Program B30 Bakal Kena Imbas Anjloknya Harga Minyak Dunia

| Articles
Share Share on Facebook Share on Twitter Share on Whatsapp

CNNindonesia.com | Selasa, 21 April 2020

Menteri Koordinator Bidang Perekonomian Airlangga Hartarto mengatakan anjloknya harga minyak mentah dunia akan berpengaruh pada pelaksanaan program penggunaan campuran biodiesel 30 persen menggunakan Bahan Bakar Nabati atau B30. Maka itu, pemerintah akan terus memonitor pergerakan harga minyak dunia. “Bagi Indonesia kami akan memonitor karena ini terkait dengan biodiesel 30,” ucap Airlangga dalam video conference, Selasa (21/4). Hanya saja, ia tak menjelaskan lebih spesifik mengenai dampak penurunan harga minyak mentah dunia terhadap program B30. Airlangga juga tak memaparkan lebih jauh mengenai efeknya terhadap situasi di dalam negeri. Sebagai catatan, dalam pelaksanaan mandatori B30, produsen biodiesel akan mendapatkan insentif selisih harga apabila harga indeks pasar (HIP) biodiesel di atas HIP minyak solar. Insentif tersebut berasal dari pungutan ekspor sawit yang dikumpulkan oleh Badan Pengelola Dana Perkebunan Kelapa Sawit. “Terjadi sesuatu yang luar biasa terhadap harga minyak. Harga minyak West Texas Intermediate (WTI) minus dalam sekejap,” imbuh Airlangga. Sementara, Pengamat Energi dari Energy Watch Indonesia Mamit Setiawan menyatakan anjloknya harga minyak mentah dunia akan berpengaruh pada harga Bahan Bakar Minyak (BBM). Menurutnya, harga BBM nonsbsidi akan turun bulan depan.

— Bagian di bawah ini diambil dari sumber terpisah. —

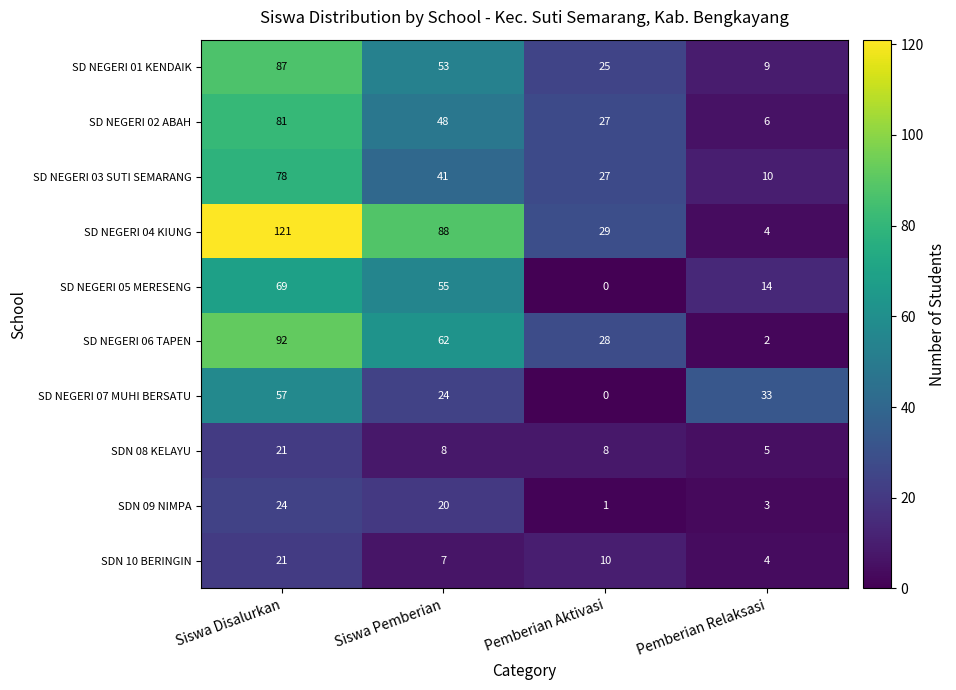

What is the sum of the SD NEGERI 05 MERESENG values at Siswa Disalurkan and Pemberian Aktivasi?

69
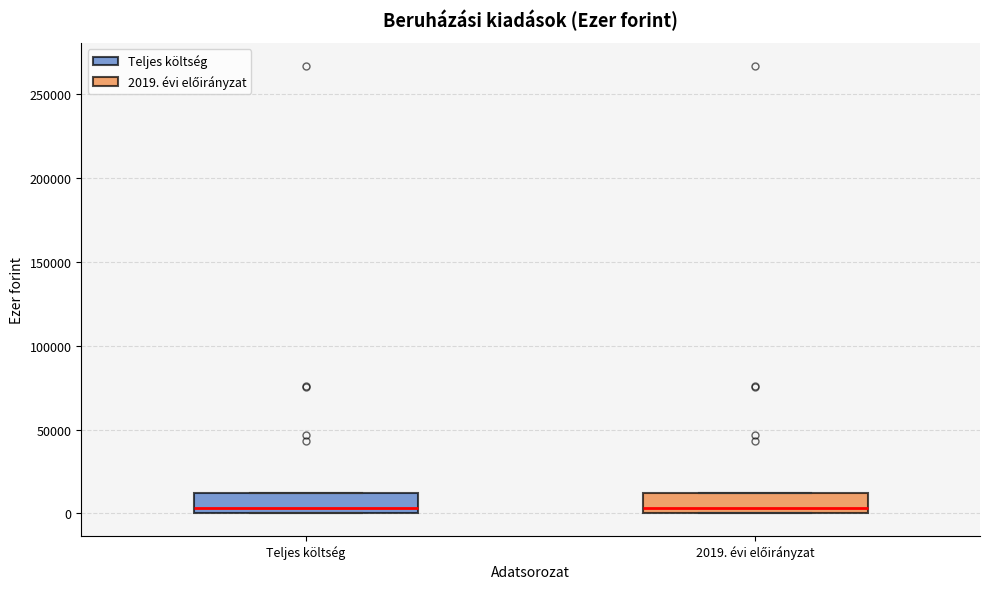

Reading left to right, transcribe this box plot: for each box, give where its median line is, the range the box spans, and where its two whiskers end, as read against the y-axis. The values are not printed on the chart, so give them approximately, as read against the axis.

Teljes költség: median 5000, box 0 to 10000, whiskers 0 to 10000
2019. évi előirányzat: median 5000, box 0 to 10000, whiskers 0 to 10000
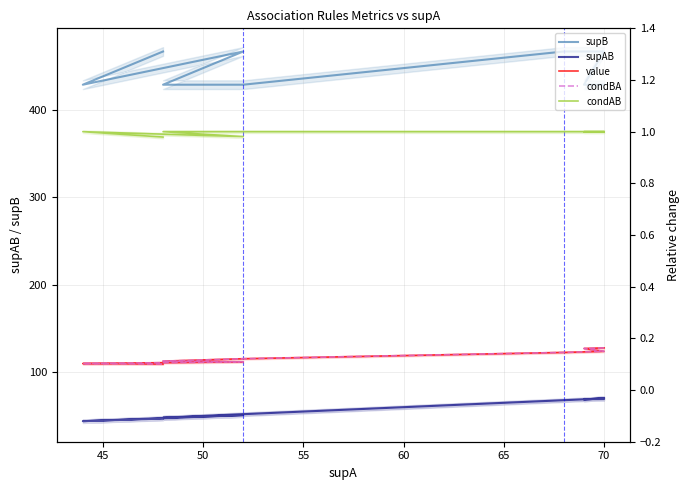

What is the total value across all series at 60?

482.2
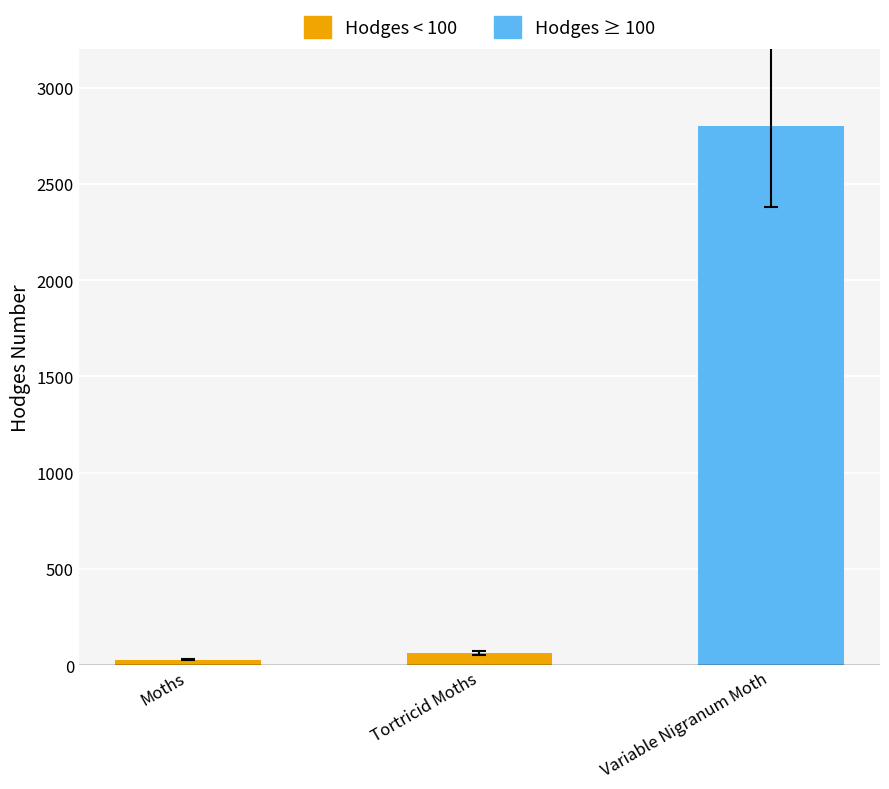

Which has a higher value, Variable Nigranum Moth or Tortricid Moths?

Variable Nigranum Moth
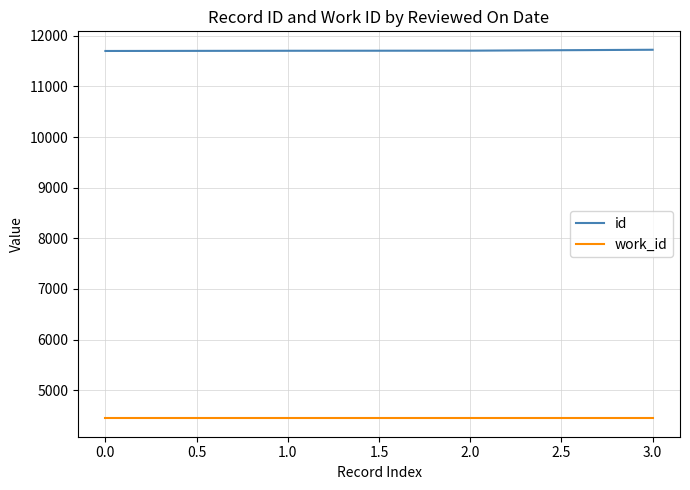

The id series shows 11700 at 0.0. True or false?

True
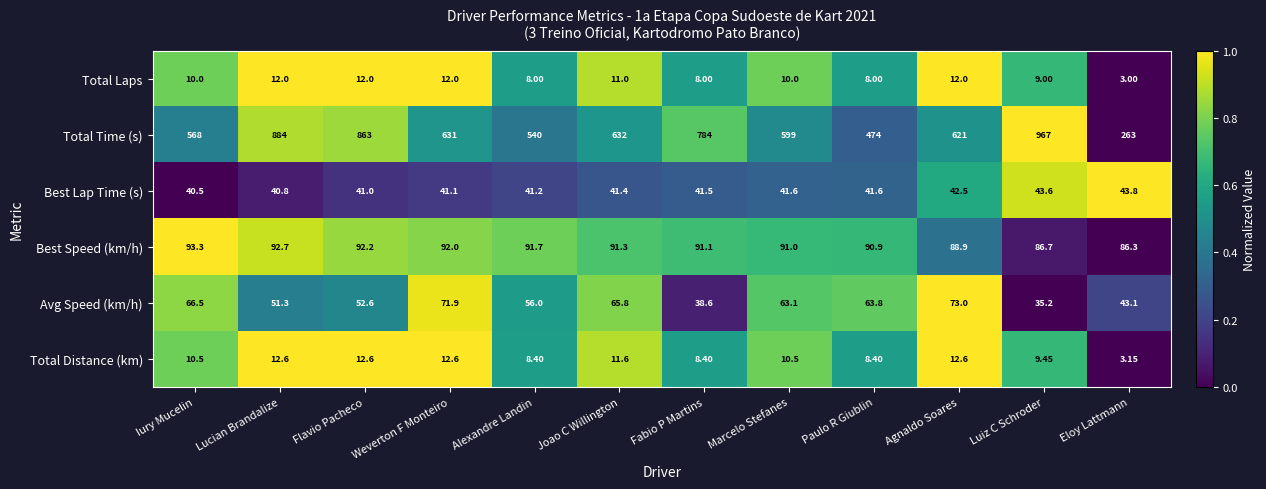

At which label does Best Speed (km/h) first exceed 91?

Iury Mucelin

Saat ini, harga BBM nonsubsidi Pertamina untuk jenis Pertamax Turbo sebesar Rp9.850 per liter, Pertamax Rp9.000 per liter, dan Pertalite Rp7.650 per liter. Sementara, Pertamina Dex Rp10.200 per liter dan Dexlite Rp9.500 per liter. Hanya saja, Mamit mengaku belum dapat memprediksi harga BBM subsidi lantaran penyesuaian harga BBM subsidi mempertimbangkan banyak faktor. “Untuk BBM premium karena ini penugasan, saya belum bisa memastikan, meskipun dalam Kepmen ESDM diatur. Karena ini sampai ke Menteri Koordinator yang memutuskannya,” ucap Mamit. Selain berpengaruh pada harga BBM, penurunan harga minyak juga akan berdampak pada tarif litrik. Pasalnya, salah satu komponen Biaya Pokok Penyediaan (BPP) adalah minyak mentah Indonesia (Indonesian crude price/ICP). “Untuk tarif listrik saya kira ini merupakan berkah bagi PT PLN (Persero) karena dalam menentukan BPP mereka ada salah satu komponennya ICP. Tinggal nanti PLN berhitung kembali apakah mereka dalam posisi untung atau tetap merugi, karena tarif listrik sudah cukup lama tidak naik,” jelas Mamit. Diketahui, penurunan harga minyak yang mencapai minus US$37,63 per barel ini terjadi untuk pertama kalinya dalam sejarah. Hal ini disebabkan kelebihan pasokan minyak di tengah pandemi virus corona yang melanda negara-negara di dunia.